== TEXT EXCERPT

This may be true I dunno, In my local I always ask the apprentices who is your rabbi and most do not have any family or relatives in the local at all. This wasn't the case a couple decades ago - but the nonunion and republican factions in government and industry sued and made the departments of labor oversee union apprenticeships and monitor the selection process decades ago. 



SWDweller said:


> Your not real clear on who is wanting a C grade. What was the driving reason for doing so poorly? If you did not apply your self then take classes, if it did not make any sense then get a tutor. I had to have one for algerbra to pass the high school class. Not really sure why it was necessary I never use it any more.


When you offer an apprenticeship and you want the brightest people you can get, you have to start somewhere to eliminate most of the chitheads and hope to end up with the cream of the crop. That is not to say an illiterate, math-deficient, high school dropout can't learn to become one of the best electricians you have ever met... but if you have 2 people like that and 30 that are literate, passed algebra and graduated high school and have to hire only 2 of them... how would you start your process of elimination?


> I never saw the need for all the higher math. What I did for decades it was much more important to be able to bend pipe correctly than anything else. Learning the ins and outs of a tape measure was far more important. It is not like the average worker is doing fault, or arc flash studies. They are adding subtracting and a bit of division for the daily work.
> 
> I was no wiz at algerbra did well with geometry. Learn the 3-4-5 triangle so you can do lay out and the bosses will be happy.


Knowing and understanding geometry and algebra indicate a capable level of thinking. It's not that you need to perform quadratic equations on the jobsite... but the fact that you can means you can figure other complex problems out as well, and often electrical work requires a degree of problem solving skills. 



oldsparky52 said:


> IMO the higher math classes (like Algebra and Geometry) teach one to think and reason. I bet you use what your learned from those classes without realizing it.
> 
> I did well in both in high school (trig also). I thought I was hot stuff. Then, 1st year of college, took Calculus and hit a brick wall. F of what? Huh?


Shame on that college, that's a stupid place to build a brick wall right in the calculus classroom.



u2slow said:


> Figure out what math class format works for you. I got crap grade in regular highschool, but a compressed summer-school course (4hrs daily, 5weeks) I was able to pull off an A.


Sometimes a class is taught by a crappy teacher that doesn't "speak to you." Or the class came right after a class you had issues with, or before a class that gave you anxiety. And sometimes it's just those Barnett twins in the next row with the huge... tracks of land that caused you to flunk.



oldsparky52 said:


> Well, someone's got to be broke, unions won't take everyone, and like was stated, a lot of times it's who you blow, not how good an electrician you are or could be.


May come as a shock but unions are and have been nothing but competitive for the better part of 3 decades now. The biggest problem with people getting in is coming from tiny locals in the sticks who seem to take anyone who will pay their dues and pass the classes, and then unleash them as perpetual travelers into any local that has work for them, to satisfy the international's mandates to grow the membership rolls - as opposed to the "elite" locals making sure their lazy undeserving spawn have a lifetime gig.

And if we're being honest, if you want to see rampant nepotism and entitlement mentality - just look at who runs work in any nonunion shop.[/quote][/quote]


----------



## u2slow (Jan 2, 2014)

LawnGuyLandSparky said:


> A final grade of C or better in Algegra 1 is required to apply in most locals.
> 
> The biggest problem with people getting in is coming from tiny locals in the sticks who seem to take anyone who will pay their dues and pass the classes, and then unleash them as perpetual travelers into any local that has work for them, to satisfy the international's mandates to grow the membership rolls - as opposed to the "elite" locals making sure their lazy undeserving spawn have a lifetime gig.


My local went by their own math pre-test. No BS'ing your way in. It was also the largest local in BC and probably easiest for the 'unconnected' individual to join. 

These types of threads really open my eyes as to how different union experiences can be.


----------



## LGLS (Nov 10, 2007)

"Peoples is peoples, eh?"


----------

====
== DATA BELOW

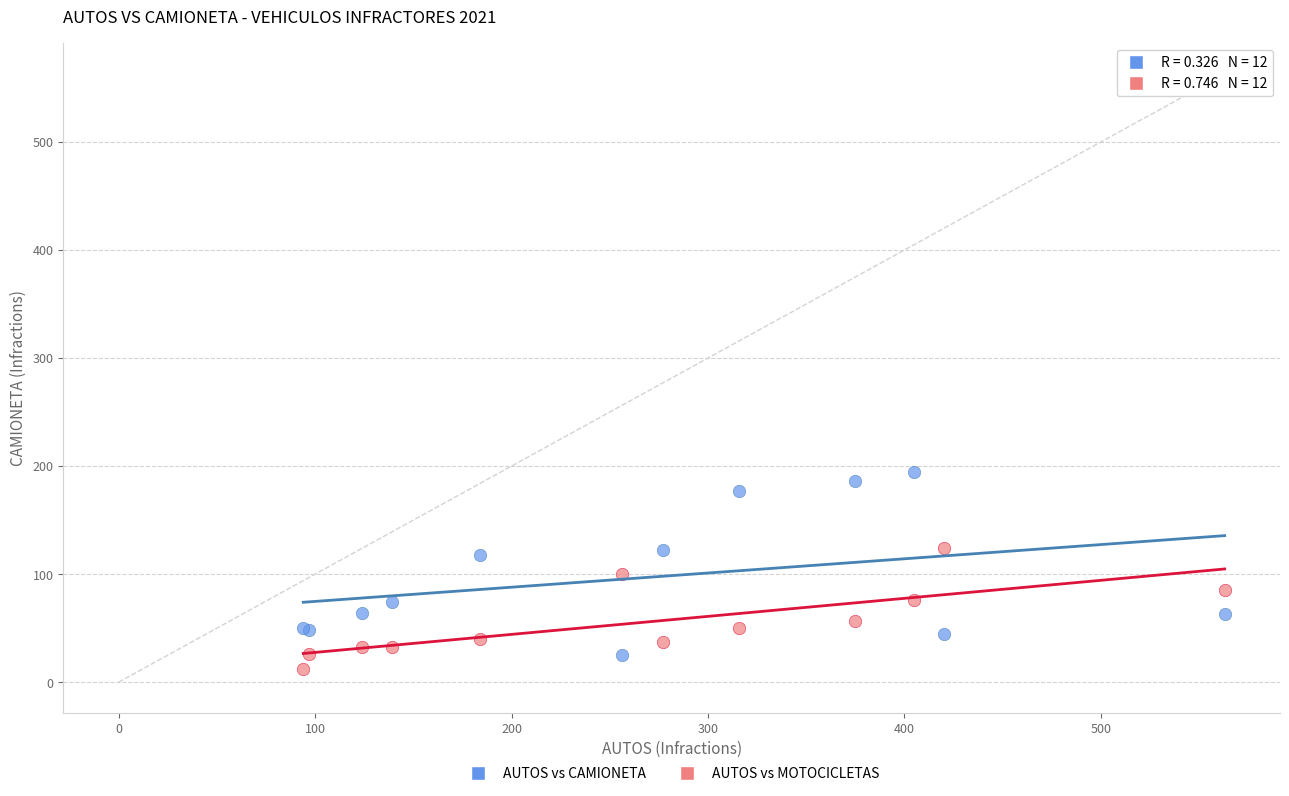

Which series contains the highest Y value?

AUTOS vs CAMIONETA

====

Write out the part of the union apprenticeship thread that begins at the words "Knowing and understanding" and stops after "without realizing it.", copying it word for word.

• _YOUR RESPONSE_:
Knowing and understanding geometry and algebra indicate a capable level of thinking. It's not that you need to perform quadratic equations on the jobsite... but the fact that you can means you can figure other complex problems out as well, and often electrical work requires a degree of problem solving skills. 



oldsparky52 said:


> IMO the higher math classes (like Algebra and Geometry) teach one to think and reason. I bet you use what your learned from those classes without realizing it.